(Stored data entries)
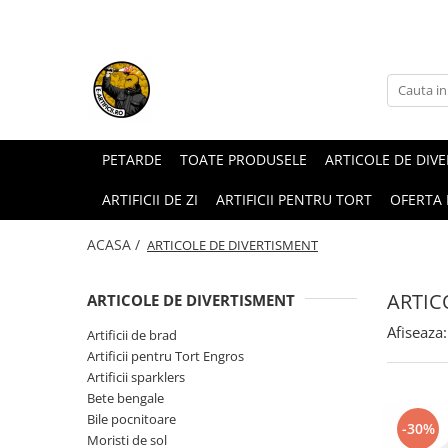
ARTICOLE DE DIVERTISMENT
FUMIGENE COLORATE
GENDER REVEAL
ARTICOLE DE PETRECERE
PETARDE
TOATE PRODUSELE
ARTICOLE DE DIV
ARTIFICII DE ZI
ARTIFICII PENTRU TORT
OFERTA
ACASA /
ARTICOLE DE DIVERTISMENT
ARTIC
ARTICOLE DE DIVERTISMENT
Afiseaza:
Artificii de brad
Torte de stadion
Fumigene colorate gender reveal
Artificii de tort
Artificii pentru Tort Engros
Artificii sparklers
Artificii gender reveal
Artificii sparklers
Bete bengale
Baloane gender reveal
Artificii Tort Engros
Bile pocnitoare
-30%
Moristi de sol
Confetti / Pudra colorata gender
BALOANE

• Work task
With the images omitted, output all entries exactly as given.

• Result for this task
ARTICOLE DE DIVERTISMENT
FUMIGENE COLORATE
GENDER REVEAL
ARTICOLE DE PETRECERE
PETARDE
TOATE PRODUSELE
ARTICOLE DE DIV
ARTIFICII DE ZI
ARTIFICII PENTRU TORT
OFERTA
ACASA /
ARTICOLE DE DIVERTISMENT
ARTIC
ARTICOLE DE DIVERTISMENT
Afiseaza:
Artificii de brad
Torte de stadion
Fumigene colorate gender reveal
Artificii de tort
Artificii pentru Tort Engros
Artificii sparklers
Artificii gender reveal
Artificii sparklers
Bete bengale
Baloane gender reveal
Artificii Tort Engros
Bile pocnitoare
-30%
Moristi de sol
Confetti / Pudra colorata gender
BALOANE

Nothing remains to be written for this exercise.